LONDON (Reuters) - British Prime Minister Boris Johnson meets Ukrainian President Volodymyr Zelenskiy on Thursday to sign a partnership agreement that includes a free trade deal covering goods, services, and tariffs and quotas.
Since leaving the European Union earlier this year, Britain is seeking bilateral agreements with other countries, underlining Johnson’s resolve to go it alone once a transition arrangement with the bloc concludes at the end of this year.
Britain threw its support behind Ukraine after Russia seized Ukraine’s Crimea peninsula in 2014 and backed separatists in a war that has killed thousands of people, in action that brought Western sanctions against Moscow.
“The UK is Ukraine’s most fervent supporter ... we are utterly committed to upholding the sovereignty and territorial integrity of Ukraine,” Johnson said in a statement.
“The Strategic Partnership Agreement we are signing today signals the next chapter in our relationship.

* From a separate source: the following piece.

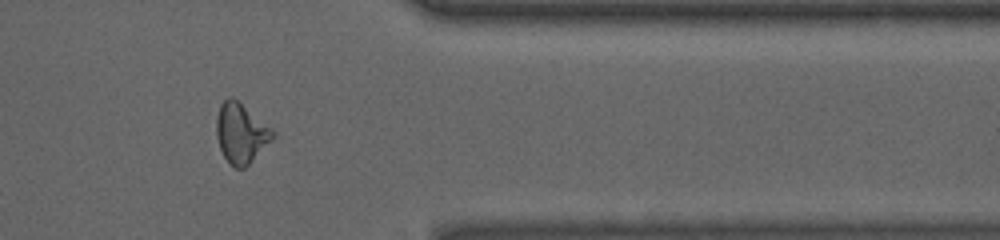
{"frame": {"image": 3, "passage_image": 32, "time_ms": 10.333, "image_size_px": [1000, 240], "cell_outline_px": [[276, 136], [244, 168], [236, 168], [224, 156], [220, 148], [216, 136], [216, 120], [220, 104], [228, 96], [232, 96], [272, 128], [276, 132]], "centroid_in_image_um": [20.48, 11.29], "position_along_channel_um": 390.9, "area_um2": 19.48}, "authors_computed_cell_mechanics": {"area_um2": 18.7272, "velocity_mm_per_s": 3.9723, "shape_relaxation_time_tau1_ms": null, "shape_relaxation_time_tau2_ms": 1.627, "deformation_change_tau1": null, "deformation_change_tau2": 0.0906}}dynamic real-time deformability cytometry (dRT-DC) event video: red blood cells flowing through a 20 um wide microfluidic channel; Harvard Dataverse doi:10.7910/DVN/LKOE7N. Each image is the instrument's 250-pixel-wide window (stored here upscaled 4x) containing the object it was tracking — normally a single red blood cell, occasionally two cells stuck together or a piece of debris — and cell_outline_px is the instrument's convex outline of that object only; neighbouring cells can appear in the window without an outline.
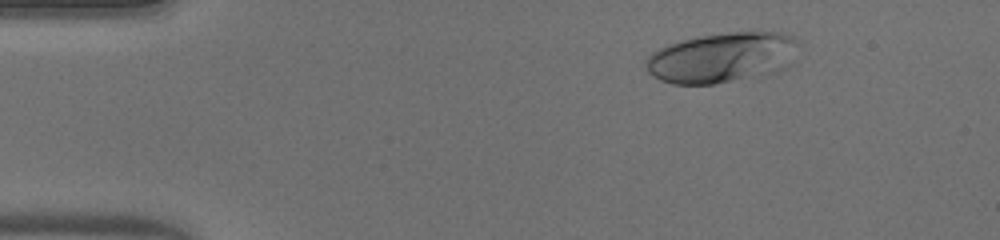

It’s a chapter that will bring increased security and prosperity for both the people of the UK and Ukraine.”
The agreement includes a comprehensive preferential free trade agreement covering goods, services, and tariffs and quotas, the government said, adding that it rolled over and built upon the EU-Ukraine Agreement.
On Wednesday, Ukraine said it would sign a memorandum with Britain to secure 1.25 billion pounds to build new military vessels for the Ukrainian Navy.
Zelenskiy is on a two-day visit to Britain, where he was given a tour of the Prince of Wales aircraft carrier in Portsmouth.